PELAKSANAAN PENGAWASAN KEGIATAN INVESTASI OLEH BADAN PERIJINAN DAN PENANAMAN MODAL DAERAH DI KALIMANTAN TIMUR
ABSTRACT: Permasalahan dalam
penelitian ini yaitu lemahnya pengawasan yang dilakukan oleh Badan Perijinan
dan Penanaman Modal Daerah (BPPMD) yang mengakibatkan timbulnya kesenjangan
antara nilai rencana dan realisasi Penanaman Modal yang diterbitkan oleh BPPMD.
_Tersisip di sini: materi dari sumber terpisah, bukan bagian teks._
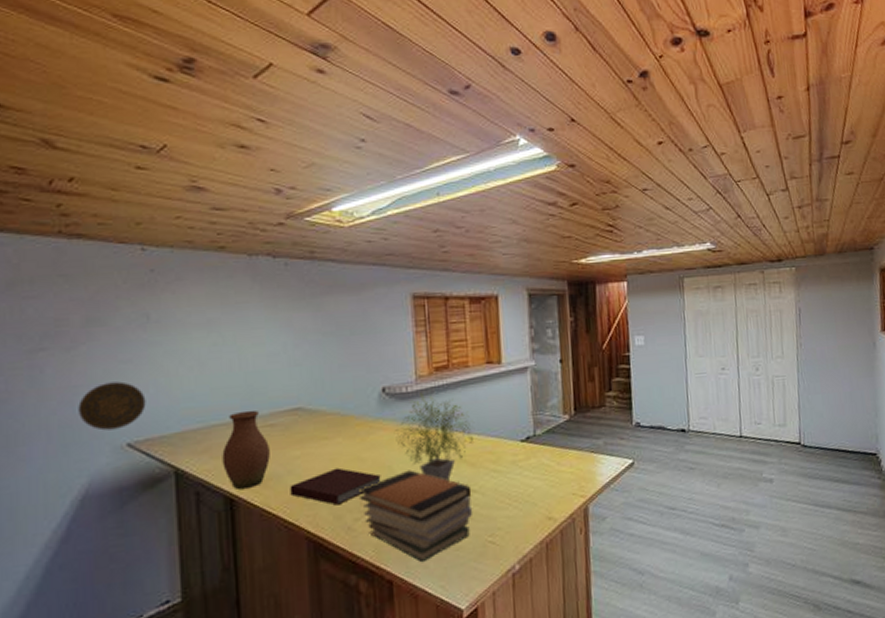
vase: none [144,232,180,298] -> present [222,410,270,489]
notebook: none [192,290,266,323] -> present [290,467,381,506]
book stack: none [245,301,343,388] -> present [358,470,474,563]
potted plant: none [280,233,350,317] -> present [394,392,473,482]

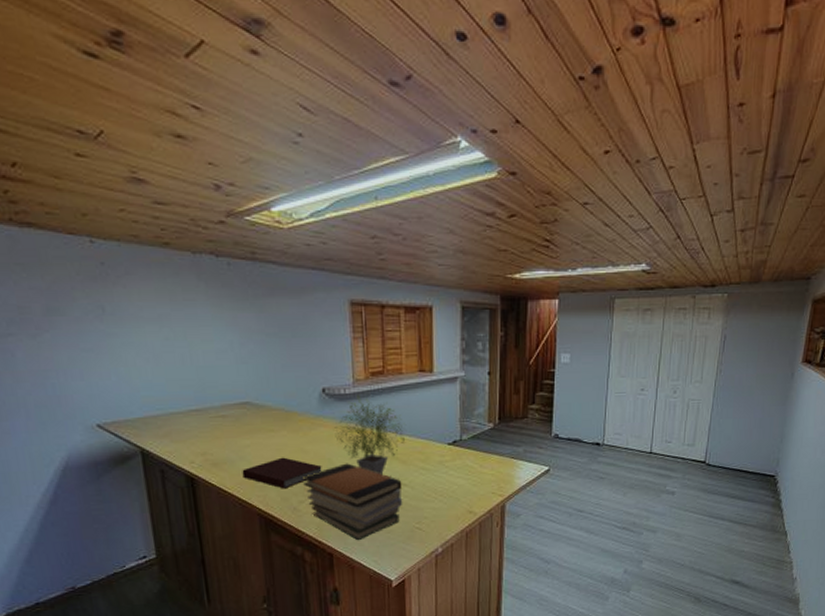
decorative plate: present [78,381,146,431] -> none [49,368,110,412]
vase: present [222,410,270,489] -> none [181,401,224,470]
Hasil penelitian berisikan tentang gambaran umum, permohonan Izin Prinsip,
pelaksanaan pengawasan yang telah dilakukan oleh BPPMD, kendala yang dialami
dalam pelaksanaan pengawasan dan data nilai rencana dan realisasi penanaman
modal dalam negeri (PMDN) dan penanaman modal asing (PMA) menurut sektor
2011-2013.
Kesimpulan dari penelitian yaitu kendala yang dihadapi oleh BPPMD yaitu
lemahnya pengawasan terhadap izin prinsip yang dilakukan oleh Sub Bidang
Pembinaan dan Pengawasan Penanaman Modal BPPMD, kurangnya Sumber Daya yang
dimiliki BPPMD, kurangnya pembinaan ke perusahaan penanam modal mengenai
penyampaian Laporan Kegiatan Penanaman Modal (LKPM), dan koordinasi yang kurang
antara instansi/lembaga di bidang penanaman modal baik dari pemerintah pusat
maupun pemerintah daerah. Upaya yang dilakukan untuk mengatasi kendala yaitu
BPPMD sebaiknya fokus memaksimalkan pengawasan Izin Prinsip, perlunya
penganggaran secara khusus dari pemerintah provinsi kepada BPPMD mengenai
kebutuhan operasional, perlunya pembinaan baik melalui sosialisasi, konsultasi
maupun fasilitas penyelesaian masalah yang dihadapi oleh penanam modal dan perlunya
rapat secara berkala serta pendelegasian atau pemisahan kewenangan antara
pemerintah pusat dengan pemerintah daerah dalam hal pengawasan.